━━ RECORDS SHOWN ━━

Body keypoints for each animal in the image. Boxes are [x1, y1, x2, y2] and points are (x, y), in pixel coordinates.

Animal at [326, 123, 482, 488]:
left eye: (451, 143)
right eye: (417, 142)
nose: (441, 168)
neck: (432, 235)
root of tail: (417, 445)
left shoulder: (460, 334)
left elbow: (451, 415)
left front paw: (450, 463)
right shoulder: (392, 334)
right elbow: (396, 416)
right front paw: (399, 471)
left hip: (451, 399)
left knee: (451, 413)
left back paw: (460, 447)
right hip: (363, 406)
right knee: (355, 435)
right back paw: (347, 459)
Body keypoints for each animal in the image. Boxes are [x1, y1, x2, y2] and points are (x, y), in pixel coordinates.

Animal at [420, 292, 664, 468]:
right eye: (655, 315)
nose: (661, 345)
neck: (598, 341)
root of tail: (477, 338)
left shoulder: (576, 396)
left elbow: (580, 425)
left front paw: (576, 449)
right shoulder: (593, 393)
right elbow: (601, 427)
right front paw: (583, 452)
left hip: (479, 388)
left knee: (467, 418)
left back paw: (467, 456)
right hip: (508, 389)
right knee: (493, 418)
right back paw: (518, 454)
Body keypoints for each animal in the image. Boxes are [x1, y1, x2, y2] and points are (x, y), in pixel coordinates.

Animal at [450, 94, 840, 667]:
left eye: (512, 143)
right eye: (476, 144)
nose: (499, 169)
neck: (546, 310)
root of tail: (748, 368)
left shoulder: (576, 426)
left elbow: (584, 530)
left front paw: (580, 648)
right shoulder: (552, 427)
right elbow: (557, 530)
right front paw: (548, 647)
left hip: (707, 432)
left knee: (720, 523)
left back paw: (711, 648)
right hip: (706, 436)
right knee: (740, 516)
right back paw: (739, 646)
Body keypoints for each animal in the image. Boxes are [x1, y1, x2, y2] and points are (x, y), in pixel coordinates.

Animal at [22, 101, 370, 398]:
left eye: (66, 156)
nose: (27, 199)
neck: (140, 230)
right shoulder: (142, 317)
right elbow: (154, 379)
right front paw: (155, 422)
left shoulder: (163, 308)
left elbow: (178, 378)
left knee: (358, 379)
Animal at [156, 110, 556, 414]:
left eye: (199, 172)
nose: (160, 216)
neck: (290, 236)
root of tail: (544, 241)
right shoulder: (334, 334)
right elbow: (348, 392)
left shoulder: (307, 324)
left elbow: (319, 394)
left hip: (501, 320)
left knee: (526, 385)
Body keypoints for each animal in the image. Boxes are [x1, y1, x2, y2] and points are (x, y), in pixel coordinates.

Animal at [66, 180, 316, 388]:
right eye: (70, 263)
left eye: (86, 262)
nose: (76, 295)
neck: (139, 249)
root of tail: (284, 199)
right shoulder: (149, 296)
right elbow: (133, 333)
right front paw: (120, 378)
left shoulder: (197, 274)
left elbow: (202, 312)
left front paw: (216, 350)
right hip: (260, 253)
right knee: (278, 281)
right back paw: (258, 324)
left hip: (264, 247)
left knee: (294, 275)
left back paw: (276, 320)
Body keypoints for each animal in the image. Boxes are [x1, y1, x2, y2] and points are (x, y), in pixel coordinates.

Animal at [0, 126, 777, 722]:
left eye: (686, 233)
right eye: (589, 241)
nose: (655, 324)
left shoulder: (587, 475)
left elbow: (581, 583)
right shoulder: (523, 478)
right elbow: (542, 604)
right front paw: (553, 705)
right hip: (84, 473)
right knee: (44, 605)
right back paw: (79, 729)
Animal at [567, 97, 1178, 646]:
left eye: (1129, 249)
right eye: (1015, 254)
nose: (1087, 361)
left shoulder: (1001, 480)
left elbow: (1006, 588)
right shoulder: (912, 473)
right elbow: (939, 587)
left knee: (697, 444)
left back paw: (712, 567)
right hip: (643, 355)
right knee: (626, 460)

━━━
━━ RECORDS SHOWN ━━

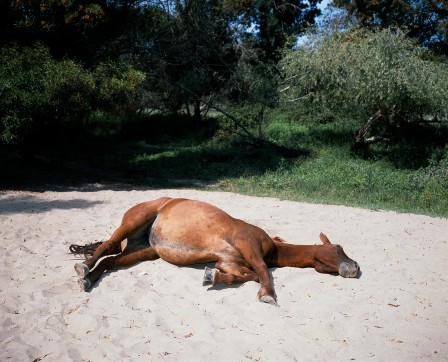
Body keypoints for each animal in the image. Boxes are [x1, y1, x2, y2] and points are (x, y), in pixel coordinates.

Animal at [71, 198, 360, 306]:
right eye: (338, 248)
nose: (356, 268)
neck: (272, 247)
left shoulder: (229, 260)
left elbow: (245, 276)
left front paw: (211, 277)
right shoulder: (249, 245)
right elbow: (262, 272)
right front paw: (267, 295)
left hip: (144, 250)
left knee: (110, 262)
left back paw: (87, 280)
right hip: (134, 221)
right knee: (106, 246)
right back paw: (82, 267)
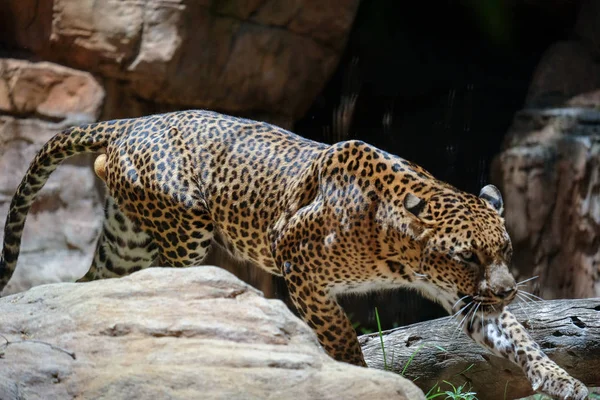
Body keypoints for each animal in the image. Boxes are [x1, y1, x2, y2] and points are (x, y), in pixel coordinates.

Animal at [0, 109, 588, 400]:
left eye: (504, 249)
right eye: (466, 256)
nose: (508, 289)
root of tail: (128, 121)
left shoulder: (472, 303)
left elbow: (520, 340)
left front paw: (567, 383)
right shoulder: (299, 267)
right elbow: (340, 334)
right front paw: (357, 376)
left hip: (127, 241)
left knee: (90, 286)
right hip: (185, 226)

━━━
━━ RECORDS SHOWN ━━

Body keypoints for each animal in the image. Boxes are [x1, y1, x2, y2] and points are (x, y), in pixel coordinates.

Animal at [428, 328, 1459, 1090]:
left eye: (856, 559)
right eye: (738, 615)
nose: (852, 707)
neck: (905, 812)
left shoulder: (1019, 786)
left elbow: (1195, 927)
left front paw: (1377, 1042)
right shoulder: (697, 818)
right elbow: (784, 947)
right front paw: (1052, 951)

━━━

Both the line containing "right elbow: (348, 392)" and the line containing "nose: (655, 324)" belong in the answer. Print them and every line above that falls between them exactly, and no others.

right elbow: (348, 392)
left shoulder: (307, 324)
left elbow: (319, 394)
left hip: (501, 320)
left knee: (526, 385)
Body keypoints for each animal in the image. Boxes are [x1, y1, x2, y2] and points are (x, y), in pixel coordinates.

Animal at [66, 180, 316, 388]:
right eye: (70, 263)
left eye: (86, 262)
nose: (76, 295)
neck: (139, 249)
root of tail: (284, 199)
right shoulder: (149, 296)
right elbow: (133, 333)
right front paw: (120, 378)
left shoulder: (197, 274)
left elbow: (202, 312)
left front paw: (216, 350)
right hip: (260, 253)
right knee: (278, 281)
right back paw: (258, 324)
left hip: (264, 247)
left knee: (294, 275)
left back paw: (276, 320)
Body keypoints for each animal in the image. Boxes are [x1, y1, x2, y2] and points are (x, y), in pixel coordinates.

Animal at [0, 126, 777, 722]:
left eye: (686, 233)
right eye: (589, 241)
nose: (655, 324)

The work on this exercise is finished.